(Document section Opens)

Better Kamon metrics for Spray services
HTML JavaScript Scala CSS

README.asciidoc

spray-kamon-metrics

Build Status Coverage Status

This library augments kamon-spray to make it provide more useful metrics. In particular, it consists of two independent parts

KamonHttp

A drop-in replacement for Spray can’s Http IO extension with one that will automatically gather Spray server metrics on a periodic basis and publish them to Kamon

TracingHttpService

A drop-in replacement for Spray routing’s HttpService trait that will provide more useful trace metrics

Installation

In order to use this library, you will need to add dependencies to your project:

libraryDependencies ++= Seq(
  "com.monsanto.arch" %% "spray-kamon-metrics" % "0.1.3",
  // optional: Needed for KamonHttp
  "io.spray"          %% "spray-can"           % "1.3.3",
  // optional: Needed for TracingHttpService
  "io.spray"          %% "spray-routing"       % "1.3.3",
)

Note that each of the Spray dependencies is optional and only required when you are using the corresponding functionality.

Additionally, you will need to add JCenter to your resolver chain.

(Document section Closes)
(Data records Opens)

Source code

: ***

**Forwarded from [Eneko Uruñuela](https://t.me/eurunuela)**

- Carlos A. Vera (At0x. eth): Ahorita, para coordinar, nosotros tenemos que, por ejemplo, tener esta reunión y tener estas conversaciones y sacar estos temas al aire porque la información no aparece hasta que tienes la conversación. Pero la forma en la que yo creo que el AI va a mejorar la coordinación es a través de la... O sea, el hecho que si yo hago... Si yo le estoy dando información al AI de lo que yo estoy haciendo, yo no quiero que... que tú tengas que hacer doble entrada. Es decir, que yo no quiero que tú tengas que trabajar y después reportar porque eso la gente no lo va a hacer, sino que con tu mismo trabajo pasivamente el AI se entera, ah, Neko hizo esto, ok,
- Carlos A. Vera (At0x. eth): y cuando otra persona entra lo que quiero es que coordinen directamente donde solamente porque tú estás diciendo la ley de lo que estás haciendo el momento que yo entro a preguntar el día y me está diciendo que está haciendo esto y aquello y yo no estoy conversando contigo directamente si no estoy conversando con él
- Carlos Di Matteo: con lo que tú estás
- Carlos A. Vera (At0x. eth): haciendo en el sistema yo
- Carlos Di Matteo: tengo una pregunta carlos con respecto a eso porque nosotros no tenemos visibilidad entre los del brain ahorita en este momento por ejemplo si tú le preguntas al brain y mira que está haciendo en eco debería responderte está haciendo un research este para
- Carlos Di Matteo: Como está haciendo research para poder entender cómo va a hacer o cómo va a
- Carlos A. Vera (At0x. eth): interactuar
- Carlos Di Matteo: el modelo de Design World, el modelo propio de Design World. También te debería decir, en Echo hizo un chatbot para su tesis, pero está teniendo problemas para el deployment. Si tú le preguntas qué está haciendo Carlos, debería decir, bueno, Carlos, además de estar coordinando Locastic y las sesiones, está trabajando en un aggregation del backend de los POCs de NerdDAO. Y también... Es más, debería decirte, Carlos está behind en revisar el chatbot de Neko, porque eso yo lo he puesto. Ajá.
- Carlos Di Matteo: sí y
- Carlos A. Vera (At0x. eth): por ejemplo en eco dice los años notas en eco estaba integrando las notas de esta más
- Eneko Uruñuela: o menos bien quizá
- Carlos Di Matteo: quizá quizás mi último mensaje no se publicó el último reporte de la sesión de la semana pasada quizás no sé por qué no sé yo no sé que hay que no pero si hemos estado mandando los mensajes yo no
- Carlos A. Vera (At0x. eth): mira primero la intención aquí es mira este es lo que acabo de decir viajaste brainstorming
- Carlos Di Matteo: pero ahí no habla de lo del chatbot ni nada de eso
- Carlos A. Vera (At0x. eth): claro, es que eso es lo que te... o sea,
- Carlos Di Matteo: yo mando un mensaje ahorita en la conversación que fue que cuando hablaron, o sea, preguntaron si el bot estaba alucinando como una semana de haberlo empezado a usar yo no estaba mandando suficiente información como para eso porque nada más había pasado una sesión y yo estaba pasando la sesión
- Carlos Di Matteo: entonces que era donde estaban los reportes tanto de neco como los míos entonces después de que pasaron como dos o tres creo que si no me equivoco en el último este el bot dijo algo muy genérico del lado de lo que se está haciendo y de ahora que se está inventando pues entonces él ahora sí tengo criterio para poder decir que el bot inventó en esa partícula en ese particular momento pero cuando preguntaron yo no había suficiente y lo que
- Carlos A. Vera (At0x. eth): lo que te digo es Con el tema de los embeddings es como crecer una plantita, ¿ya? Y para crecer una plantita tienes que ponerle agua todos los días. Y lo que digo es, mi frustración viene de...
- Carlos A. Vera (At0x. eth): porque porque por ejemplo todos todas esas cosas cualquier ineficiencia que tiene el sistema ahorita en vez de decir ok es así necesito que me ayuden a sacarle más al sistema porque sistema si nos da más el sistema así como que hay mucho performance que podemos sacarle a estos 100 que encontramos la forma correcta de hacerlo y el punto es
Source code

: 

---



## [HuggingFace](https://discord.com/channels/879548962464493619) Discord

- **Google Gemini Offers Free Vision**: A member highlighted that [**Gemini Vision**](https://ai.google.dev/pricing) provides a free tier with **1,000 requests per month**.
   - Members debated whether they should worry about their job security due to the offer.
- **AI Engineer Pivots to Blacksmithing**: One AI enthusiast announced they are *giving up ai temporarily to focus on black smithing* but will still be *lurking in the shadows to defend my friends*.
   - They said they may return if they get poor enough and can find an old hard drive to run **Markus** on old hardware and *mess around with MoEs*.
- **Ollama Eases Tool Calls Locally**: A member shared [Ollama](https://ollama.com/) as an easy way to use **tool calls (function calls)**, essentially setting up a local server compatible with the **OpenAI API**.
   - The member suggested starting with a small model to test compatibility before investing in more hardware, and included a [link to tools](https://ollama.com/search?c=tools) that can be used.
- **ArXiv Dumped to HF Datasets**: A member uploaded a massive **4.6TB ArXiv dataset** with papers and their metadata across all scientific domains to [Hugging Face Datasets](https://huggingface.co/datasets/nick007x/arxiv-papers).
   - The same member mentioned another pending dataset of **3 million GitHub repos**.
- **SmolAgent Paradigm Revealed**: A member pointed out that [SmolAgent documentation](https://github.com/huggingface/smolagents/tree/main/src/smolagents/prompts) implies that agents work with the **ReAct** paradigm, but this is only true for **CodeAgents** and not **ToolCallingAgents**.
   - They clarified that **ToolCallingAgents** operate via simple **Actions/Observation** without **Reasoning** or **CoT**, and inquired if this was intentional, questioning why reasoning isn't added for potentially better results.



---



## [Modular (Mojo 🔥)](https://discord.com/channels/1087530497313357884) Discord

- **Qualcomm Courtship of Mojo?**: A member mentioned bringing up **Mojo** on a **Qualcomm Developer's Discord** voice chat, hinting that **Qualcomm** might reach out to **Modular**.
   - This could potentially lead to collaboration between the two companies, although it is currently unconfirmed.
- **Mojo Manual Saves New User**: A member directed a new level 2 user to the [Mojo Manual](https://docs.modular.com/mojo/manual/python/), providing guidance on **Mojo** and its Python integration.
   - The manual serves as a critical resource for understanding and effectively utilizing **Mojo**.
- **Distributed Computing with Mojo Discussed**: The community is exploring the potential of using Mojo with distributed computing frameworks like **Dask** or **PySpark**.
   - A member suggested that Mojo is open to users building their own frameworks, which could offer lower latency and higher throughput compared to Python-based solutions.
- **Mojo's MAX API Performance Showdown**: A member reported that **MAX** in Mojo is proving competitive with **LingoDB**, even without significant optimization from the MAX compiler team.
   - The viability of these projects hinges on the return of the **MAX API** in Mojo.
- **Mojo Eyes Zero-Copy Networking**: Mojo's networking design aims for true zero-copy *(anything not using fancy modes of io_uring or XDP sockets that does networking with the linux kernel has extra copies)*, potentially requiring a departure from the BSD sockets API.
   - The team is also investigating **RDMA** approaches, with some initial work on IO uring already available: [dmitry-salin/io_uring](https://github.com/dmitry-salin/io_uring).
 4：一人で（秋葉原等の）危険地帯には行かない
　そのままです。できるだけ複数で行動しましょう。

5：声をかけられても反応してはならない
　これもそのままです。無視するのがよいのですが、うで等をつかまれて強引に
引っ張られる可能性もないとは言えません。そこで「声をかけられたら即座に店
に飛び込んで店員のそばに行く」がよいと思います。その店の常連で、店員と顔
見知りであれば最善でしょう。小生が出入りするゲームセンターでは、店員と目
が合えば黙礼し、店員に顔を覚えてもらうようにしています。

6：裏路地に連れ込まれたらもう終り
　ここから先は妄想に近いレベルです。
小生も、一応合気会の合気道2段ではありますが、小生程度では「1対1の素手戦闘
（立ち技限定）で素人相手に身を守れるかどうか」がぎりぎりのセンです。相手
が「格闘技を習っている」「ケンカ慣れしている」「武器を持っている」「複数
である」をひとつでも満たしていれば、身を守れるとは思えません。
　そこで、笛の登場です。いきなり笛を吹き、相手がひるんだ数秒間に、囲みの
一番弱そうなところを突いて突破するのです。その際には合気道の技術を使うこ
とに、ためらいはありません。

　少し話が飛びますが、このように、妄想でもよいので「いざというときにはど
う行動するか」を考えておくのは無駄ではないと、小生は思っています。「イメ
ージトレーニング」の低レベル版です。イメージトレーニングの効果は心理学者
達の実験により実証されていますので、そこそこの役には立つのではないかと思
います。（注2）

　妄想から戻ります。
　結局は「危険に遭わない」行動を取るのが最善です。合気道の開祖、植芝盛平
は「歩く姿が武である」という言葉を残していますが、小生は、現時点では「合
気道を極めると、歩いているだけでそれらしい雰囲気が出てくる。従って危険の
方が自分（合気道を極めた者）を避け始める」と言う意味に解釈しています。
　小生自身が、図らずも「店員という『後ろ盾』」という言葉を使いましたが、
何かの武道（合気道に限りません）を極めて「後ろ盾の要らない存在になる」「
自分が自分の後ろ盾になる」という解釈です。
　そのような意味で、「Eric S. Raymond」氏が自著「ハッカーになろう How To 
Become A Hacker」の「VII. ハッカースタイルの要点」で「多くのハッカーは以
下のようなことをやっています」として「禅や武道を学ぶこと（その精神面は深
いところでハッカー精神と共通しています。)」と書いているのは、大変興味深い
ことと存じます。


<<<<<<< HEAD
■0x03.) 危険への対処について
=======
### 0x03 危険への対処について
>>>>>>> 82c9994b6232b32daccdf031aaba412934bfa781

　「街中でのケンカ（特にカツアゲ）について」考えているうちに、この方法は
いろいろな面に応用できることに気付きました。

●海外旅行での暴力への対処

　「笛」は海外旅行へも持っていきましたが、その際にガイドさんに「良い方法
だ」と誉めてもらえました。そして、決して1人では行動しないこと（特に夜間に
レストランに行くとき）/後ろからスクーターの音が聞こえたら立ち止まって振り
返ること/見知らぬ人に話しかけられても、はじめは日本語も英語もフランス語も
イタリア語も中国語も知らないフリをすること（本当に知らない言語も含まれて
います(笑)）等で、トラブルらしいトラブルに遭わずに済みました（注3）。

(Data records Closes)

= Exercise instructions =
Reproduce the part of the spray-kamon-metrics README that starts at "Installation" and ends after "the corresponding functionality.", swapping every "1.3.3" for "1.3.4".

= Reply =
Installation

In order to use this library, you will need to add dependencies to your project:

libraryDependencies ++= Seq(
  "com.monsanto.arch" %% "spray-kamon-metrics" % "0.1.3",
  // optional: Needed for KamonHttp
  "io.spray"          %% "spray-can"           % "1.3.4",
  // optional: Needed for TracingHttpService
  "io.spray"          %% "spray-routing"       % "1.3.4",
)

Note that each of the Spray dependencies is optional and only required when you are using the corresponding functionality.